Волки обнаглели до того, что совсем близко рыщут. Олени сбились в кучку, беспокоятся, от чума не отходят. Дежурим поочередно. Не смыкая глаз, стережем наше малое становище. Сухие дрова, прихваченные в Обдорске, кончаются, а тал и ольха горят слабо, более дымят, чем дают жару. Шумский в редкие минуты приоткроет глаза. Поим его чаем, настойками. Должно быть, у Шумского огневица, а против этой болезни при несносной стуже наши домашние средства дают невеликую помощь.

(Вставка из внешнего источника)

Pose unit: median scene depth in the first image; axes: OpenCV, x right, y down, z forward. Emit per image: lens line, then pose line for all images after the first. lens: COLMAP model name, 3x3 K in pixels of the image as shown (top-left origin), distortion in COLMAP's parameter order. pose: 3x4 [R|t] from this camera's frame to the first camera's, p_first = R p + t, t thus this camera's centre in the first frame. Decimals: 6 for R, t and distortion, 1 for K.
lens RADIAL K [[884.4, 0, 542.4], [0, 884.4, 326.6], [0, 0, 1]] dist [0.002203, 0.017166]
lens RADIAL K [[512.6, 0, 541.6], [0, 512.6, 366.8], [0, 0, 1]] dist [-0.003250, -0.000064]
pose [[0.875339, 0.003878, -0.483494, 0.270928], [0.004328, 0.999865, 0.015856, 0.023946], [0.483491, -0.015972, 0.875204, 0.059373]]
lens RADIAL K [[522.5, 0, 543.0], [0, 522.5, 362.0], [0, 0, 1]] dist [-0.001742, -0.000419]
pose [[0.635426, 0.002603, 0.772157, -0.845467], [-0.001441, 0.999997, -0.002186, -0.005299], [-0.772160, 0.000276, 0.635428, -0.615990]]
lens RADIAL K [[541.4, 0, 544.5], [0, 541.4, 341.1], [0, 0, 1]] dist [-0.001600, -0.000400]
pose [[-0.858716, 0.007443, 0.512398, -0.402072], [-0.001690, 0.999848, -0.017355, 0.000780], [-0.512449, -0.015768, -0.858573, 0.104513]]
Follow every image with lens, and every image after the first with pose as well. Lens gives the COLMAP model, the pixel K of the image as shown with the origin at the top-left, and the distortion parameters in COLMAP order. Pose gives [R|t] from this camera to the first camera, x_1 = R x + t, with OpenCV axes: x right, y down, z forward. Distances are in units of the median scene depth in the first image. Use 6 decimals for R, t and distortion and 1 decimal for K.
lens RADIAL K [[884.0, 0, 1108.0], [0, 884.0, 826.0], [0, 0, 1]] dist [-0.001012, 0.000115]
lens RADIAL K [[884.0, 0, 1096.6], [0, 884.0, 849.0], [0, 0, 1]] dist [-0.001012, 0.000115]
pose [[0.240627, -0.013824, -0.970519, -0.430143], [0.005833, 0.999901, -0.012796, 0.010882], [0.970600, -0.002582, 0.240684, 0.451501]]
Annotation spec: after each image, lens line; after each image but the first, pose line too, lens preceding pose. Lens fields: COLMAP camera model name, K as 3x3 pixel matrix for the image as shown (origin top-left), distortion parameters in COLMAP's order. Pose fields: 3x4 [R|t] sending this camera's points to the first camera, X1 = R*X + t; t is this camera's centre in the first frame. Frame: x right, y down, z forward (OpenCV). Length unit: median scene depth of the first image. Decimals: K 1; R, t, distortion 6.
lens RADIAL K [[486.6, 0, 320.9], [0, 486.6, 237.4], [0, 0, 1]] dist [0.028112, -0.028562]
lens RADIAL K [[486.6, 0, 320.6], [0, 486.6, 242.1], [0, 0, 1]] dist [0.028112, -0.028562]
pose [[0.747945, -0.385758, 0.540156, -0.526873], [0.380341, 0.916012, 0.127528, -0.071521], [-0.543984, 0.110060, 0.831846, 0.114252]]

Ерофеев сегодня заговаривал хворь: «Пойду, перекрестясь, на сине море. Сидит там на камне пресвятая матерь, держит в руках белого лебедя, общипывает у лебедя белое перо. Как отскакнуло от лебедя белое перо, так отпряньте от раба божьего Шумского родимые горячки. С ветру пришла, на ветер пойди. С воды пришла — на воду пойди. Пойди отныне и до века…»
Встречаясь с бедою, становишься язычником. Я и сам беспременно повторяю: «С воды пришла — на воду пойди. Пойди отныне и до века».
Минутами охота бирюком завыть. Шумский просит, чтобы дальше шли, а его оставили околевать. Накричал на старика. Слезы невольно набегают на глаза.
Господи, дай разума: что делать? Возвращаться — путь дальний. Того и гляди, не довезем старика. Вану ходит зверьком побитым. Ерофеев мается. Вот как не повезло нам почти на самом скончании пути. Вижу теперь, какую непосильную ношу взял на себя. Одно дело — отвечать за себя, иное — за других нести ответ. Кто же я такой-то, чтобы руководительствовать экспедицией? Недоучившийся гимназей. Немецким штилем владею, знаю латынь. Но язык этот мертв, как мертва окружающая нас земля. Путаются мысли. Доверяю их дневнику, а сам сообразить ничего не умею. Хуже старику. Все шкуры на него накидали, а ему зябко.
Глава, в которой речь идет о событиях печальных и о том, что координатам карты можно доверять далеко не всегда
Старик метался. Его нездоровье как-то заметно сказалось на бороде. Порода Шумского всегда жила своей независимой, самостоятельной жизнью: топорщилась, кудлатая, когда старик гневался; весело, по-младенчески, пушилась после баньки и умывания; Шумский вскидывал ее в раздумье, и борода, как домашняя кошка, ластилась, вот-вот уютно мурлыкнет, свернется калачиком. Теперь же борода истончилась, покойно выровнялась на груди старика.
Шумский не любил говорить о себе. Сейчас, когда ему становилось полегче, рассказывал Зуеву, как в молодости бежал из Твери, не пожелав возглавить торговое дело отца. В Санкт-Петербурге прибился к подельщику академической кунсткамеры. Тот обучил редкому художеству — оживлять, словно живой водой, мертвую натуру. Как стекольщик вдувает в расплавленную массу свое горячее дыхание, так и чучельник обязан вдохнуть в свое изделие жизнь: прытким ли взмахом хвоста, настороженным ли взглядом чутких зрачков, схваченным на лету оскалом хищного рта, поворотом шеи, когда по напряженной холке угадывается, чует ли зверь потайную опасность или готов с достоинством прошествовать в нору, к ожидающим корма детенышам…
Вот такие чучела делал Шумский. Они восхищали Палласа, ничего подобного, как он говорил, не видел в Германии.